Kendati demikian, menurut Feni, kasus stunting tidak hanya pada faktor makanan saja.
“Jadi, stunting itu bukan karena makan aja sih, dari lingkungan juga. Lingkungan jelek, bapak merokok, anak jadi sakit, sudah sakit anaknya, jadi susah makan, mana makanannya kurang bervariasi, tambah lagi ekonomi kurang. Jadi lingkaran itu yang perlu diperbaiki juga. Susah dipecahnya,” ungkapnya.

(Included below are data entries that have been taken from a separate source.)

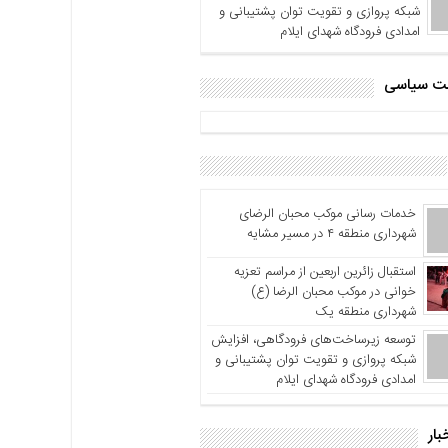
شبکه پروازی و تقویت توان پشتیبانی و
امدادی فرودگاه شهدای ایلام
اشت سیاسی
خدمات رسانی موکب محبان الرضای
شهرداری منطقه ۴ در مسیر مشایه
استقبال زائرین اربعین از مراسم تعزیه
خوانی در موکب محبان الرضا (ع)
شهرداری منطقه یک
توسعه زیرساخت‌های فرودگاهی، افزایش
شبکه پروازی و تقویت توان پشتیبانی و
امدادی فرودگاه شهدای ایلام
بار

Lain hal dengan wasting atau gizi buruk, mengingat permasalahan tersebut dapat diselesaikan dengan secara terus menerus diberi suplai makanan yang bergizi.
“Tapi stunting, susah, karena faktornya banyak. Dari semua faktor itu, Dinkes paling tidak mampu menangani 30 persennya dari lingkaram yang terdiri dari banyak faktor itu, karena sisanya ‘kan 70 persen itu dari faktor lain,”pungkasnya.